『サピエンス全史』が喝破した貨幣の価値、電子マネーの全盛の現代で物質的現実から解き放つ
ユヴァル・ノア・ハラリは『サピエンス全史』のなかで、貨幣は物質的現実ではなく、心理的概念であると述べている。たしかにそのとおりだ。ドルや円といった紙幣は、物質的現実としては新聞やチラシと変わらない。紙幣の価値は人々の想像のなかにしかない。
本質が心理的概念だから、物質的現実はなんでもいいということになる。事実、硬貨が発明される前には、さまざまなものが貨幣の役割を果たした。貝殻、塩、穀物、布など。現代でも収容所や監獄ではタバコが貨幣の役割を果たす。
ぼくたちになじみ深いのは貝殻だろう。貨幣の「貨」にも、購買の「購」にも「買」にも、みんな貝が入っている。主にタカラガイの貝殻が使われたらしい。袋に入れて持ち運べることや、腐ったりネズミなどにかじられたりしないことから重宝されたのだろうか。
なぜ貝殻が貨幣として機能するのか。万人が貝殻を信頼しているからだ。この信頼関係のおかげで、誰でも貝殻を持っていけば米や肉や野菜や衣服などを手に入れることができた。
これが物々交換だと大変だ。まず交換するための作物を育てたり、動物を飼ったり、布を編んだりしなければならない。
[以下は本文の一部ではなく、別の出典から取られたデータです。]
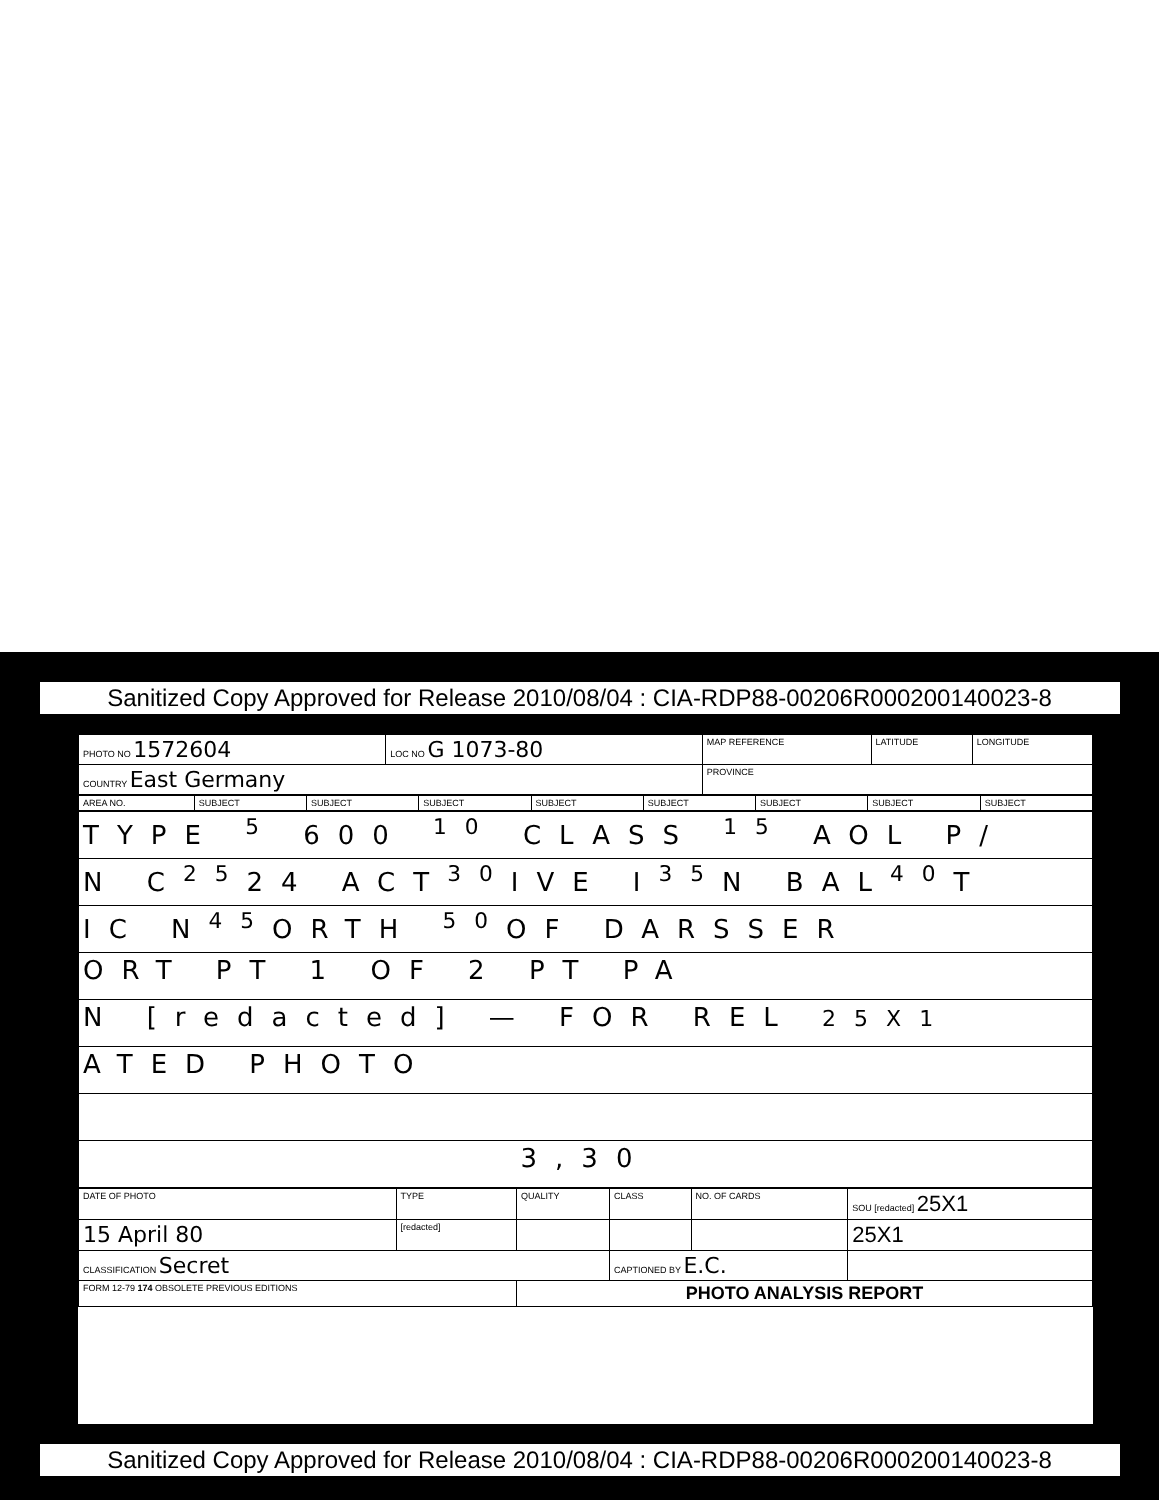Sanitized Copy Approved for Release 2010/08/04 : CIA-RDP88-00206R000200140023-8
| PHOTO NO 1572604 | LOC NO G 1073-80 | MAP REFERENCE | LATITUDE | LONGITUDE |
| COUNTRY East Germany | | PROVINCE | | |
| AREA NO. | SUBJECT | SUBJECT | SUBJECT | SUBJECT | SUBJECT | SUBJECT | SUBJECT | SUBJECT |
| TYPE <sup>5</sup> 600 <sup>10</sup> CLASS <sup>15</sup> AOL P/ |
| N C<sup>25</sup>24 ACT<sup>30</sup>IVE I<sup>35</sup>N BAL<sup>40</sup>T |
| IC N<sup>45</sup>ORTH <sup>50</sup>OF DARSSER |
| ORT PT 1 OF 2 PT PA |
| N [redacted] — FOR REL 25X1 |
| ATED PHOTO |
| 3,30 |
| DATE OF PHOTO | TYPE | QUALITY | CLASS | NO. OF CARDS | SOU [redacted] 25X1 |
| 15 April 80 | [redacted] | | | | 25X1 |
| CLASSIFICATION Secret | | | CAPTIONED BY E.C. | | |
| FORM 12-79 174 OBSOLETE PREVIOUS EDITIONS | | PHOTO ANALYSIS REPORT | | | |
Sanitized Copy Approved for Release 2010/08/04 : CIA-RDP88-00206R000200140023-8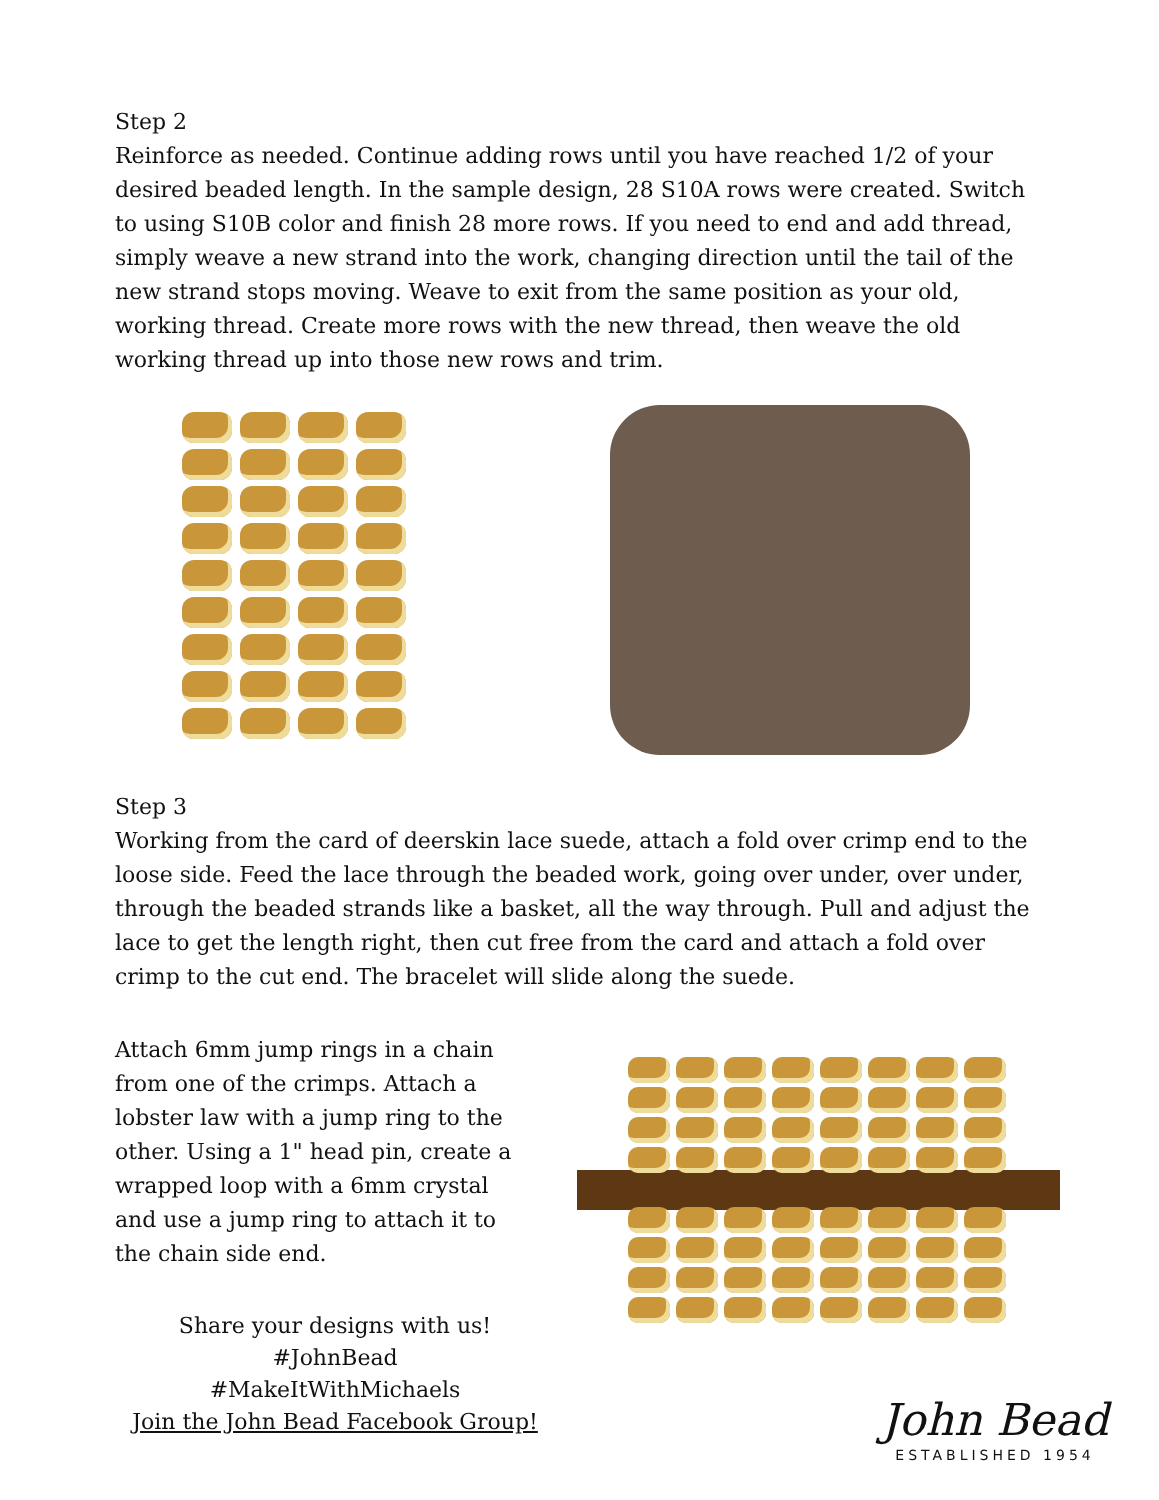Step 2
Reinforce as needed. Continue adding rows until you have reached 1/2 of your desired beaded length. In the sample design, 28 S10A rows were created. Switch to using S10B color and finish 28 more rows. If you need to end and add thread, simply weave a new strand into the work, changing direction until the tail of the new strand stops moving. Weave to exit from the same position as your old, working thread. Create more rows with the new thread, then weave the old working thread up into those new rows and trim.
Step 3
Working from the card of deerskin lace suede, attach a fold over crimp end to the loose side. Feed the lace through the beaded work, going over under, over under, through the beaded strands like a basket, all the way through. Pull and adjust the lace to get the length right, then cut free from the card and attach a fold over crimp to the cut end. The bracelet will slide along the suede.
Attach 6mm jump rings in a chain from one of the crimps. Attach a lobster law with a jump ring to the other. Using a 1" head pin, create a wrapped loop with a 6mm crystal and use a jump ring to attach it to the chain side end.
Share your designs with us!
#JohnBead
#MakeItWithMichaels
Join the John Bead Facebook Group!
John Bead
ESTABLISHED 1954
そうした生産手段を持たない人は飢えるしかない。身寄りのない寡婦は性行為と貝殻を交換することで、自分と子どものための食糧を得ることができたかもしれない。貨幣はネガティブなかたちで弱者救済の役割も果たしただろう。
ところで最初の硬貨は紀元前640年ごろに古代ギリシャで造られたらしい。材質は金と銀である。お隣の中国では春秋・戦国時代に青銅で造られた貨幣が登場する。当初は鋤(すき)の形をしたものや、刀の形をしたものなど、国ごとにさまざまな貨幣が流通していた。やがて秦の中国統一に伴い、貨幣も統一されることになる。半両銭と呼ばれる、丸に四角い穴のあいたおなじみの貨幣である。
貝殻からはじまった貨幣は、金や銀などによる硬貨の時代を経て紙幣、さらには電子マネーへと進化を遂げる。古代人がタカラガイを信頼したのと同じように、ぼくたちは0と1が並んだ電子データを信頼しているらしい。いまや貨幣はいかなる物質的現実からも解き放たれようとしている、ということだろうか。